While it was not clear whether Mr. Snowden had remained in Hong Kong, if he had, his presence could complicate any possible American effort to extradite him for prosecution. A British colony until its return to China in 1997, Hong Kong retains autonomy from the mainland in its immigration system and its rule of law. Hong Kong has an independent immigration system, but it is part of China for purposes of foreign policy.

Hong Kong has an extradition agreement with the United States, in case American officials can provide a legal basis for seeking Mr. Snowden’s transfer to the United States. Hong Kong also has a very long tradition, dating back to British control, of close cooperation with the United States on criminal and criminal intelligence issues.

There was no indication in the Guardian article that Mr.

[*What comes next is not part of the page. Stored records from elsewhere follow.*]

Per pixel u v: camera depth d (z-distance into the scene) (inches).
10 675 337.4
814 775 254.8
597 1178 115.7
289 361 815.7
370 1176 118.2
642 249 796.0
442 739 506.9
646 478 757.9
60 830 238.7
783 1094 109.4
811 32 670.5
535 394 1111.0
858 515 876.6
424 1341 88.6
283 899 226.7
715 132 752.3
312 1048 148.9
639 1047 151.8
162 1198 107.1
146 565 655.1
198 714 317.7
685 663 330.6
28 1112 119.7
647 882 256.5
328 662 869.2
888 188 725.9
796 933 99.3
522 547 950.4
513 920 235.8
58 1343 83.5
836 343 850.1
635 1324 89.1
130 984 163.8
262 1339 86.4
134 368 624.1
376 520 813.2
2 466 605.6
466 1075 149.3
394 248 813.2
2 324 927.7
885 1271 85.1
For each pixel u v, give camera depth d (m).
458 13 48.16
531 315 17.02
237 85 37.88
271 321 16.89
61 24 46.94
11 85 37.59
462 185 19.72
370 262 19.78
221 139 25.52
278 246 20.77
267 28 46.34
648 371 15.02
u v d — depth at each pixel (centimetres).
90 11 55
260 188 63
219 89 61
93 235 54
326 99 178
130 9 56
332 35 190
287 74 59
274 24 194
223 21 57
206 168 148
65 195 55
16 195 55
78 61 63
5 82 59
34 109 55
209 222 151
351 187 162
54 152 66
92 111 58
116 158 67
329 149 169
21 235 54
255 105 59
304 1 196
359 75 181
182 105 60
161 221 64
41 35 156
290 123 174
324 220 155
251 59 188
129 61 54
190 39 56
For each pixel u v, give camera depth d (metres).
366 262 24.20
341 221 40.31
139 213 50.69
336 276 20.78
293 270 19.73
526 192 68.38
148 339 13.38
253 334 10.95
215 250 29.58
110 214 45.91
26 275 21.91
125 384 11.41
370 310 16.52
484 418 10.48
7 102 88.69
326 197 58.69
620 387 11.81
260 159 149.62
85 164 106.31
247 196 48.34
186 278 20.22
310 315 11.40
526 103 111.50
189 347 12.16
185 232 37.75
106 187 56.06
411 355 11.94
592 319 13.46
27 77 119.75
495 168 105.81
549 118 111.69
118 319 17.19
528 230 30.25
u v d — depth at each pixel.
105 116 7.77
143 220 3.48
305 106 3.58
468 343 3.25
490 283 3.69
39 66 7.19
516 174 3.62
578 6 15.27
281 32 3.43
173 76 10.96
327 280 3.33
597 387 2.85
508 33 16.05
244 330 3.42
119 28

Snowden had ever acquired legal residency in Hong Kong, so he would appear to be subject in principle to the 90-day limit that all American passport holders have for visa-free stays there.

Another complexity for Mr. Snowden is that the new administration of President Xi Jinping of China is pursuing better relations with the United States, including a meeting with Mr. Obama on Friday and Saturday in California, and may be more inclined than usual to put pressure on officials in Hong Kong to hand over Mr. Snowden.

On Sunday evening, Booz Allen released a statement confirming Mr. Snowden’s employment. “News reports that this individual has claimed to have leaked classified information are shocking, and if accurate, this action represents a grave violation of the code of conduct and core values of our firm,” the statement said. “We will work closely with our clients and authorities in their investigation of this matter.”

The revelation that Mr. Snowden worked for Booz Allen is perhaps the most awkward for Mike McConnell, a former head of the N.S.A. and director of national intelligence who in 2011 was promoted to vice chairman at Booz Allen. He is now responsible for driving Booz Allen’s cybercapabilities and advancing its relationship with his former agency.

Mr. McConnell said in an interview last year that the United States was not using its full capabilities to address threats from foreign cyberattacks because of privacy concerns.

“If you harness all the capabilities of our nation, you could have a better understanding of foreign threats,” he said. “But what makes it hard is that everyone has an opinion. There’s very little appreciation for the threat, and there are so many special interests, particularly civil liberty groups with privacy concerns. That mix keeps us from getting to the crux of the national issue.”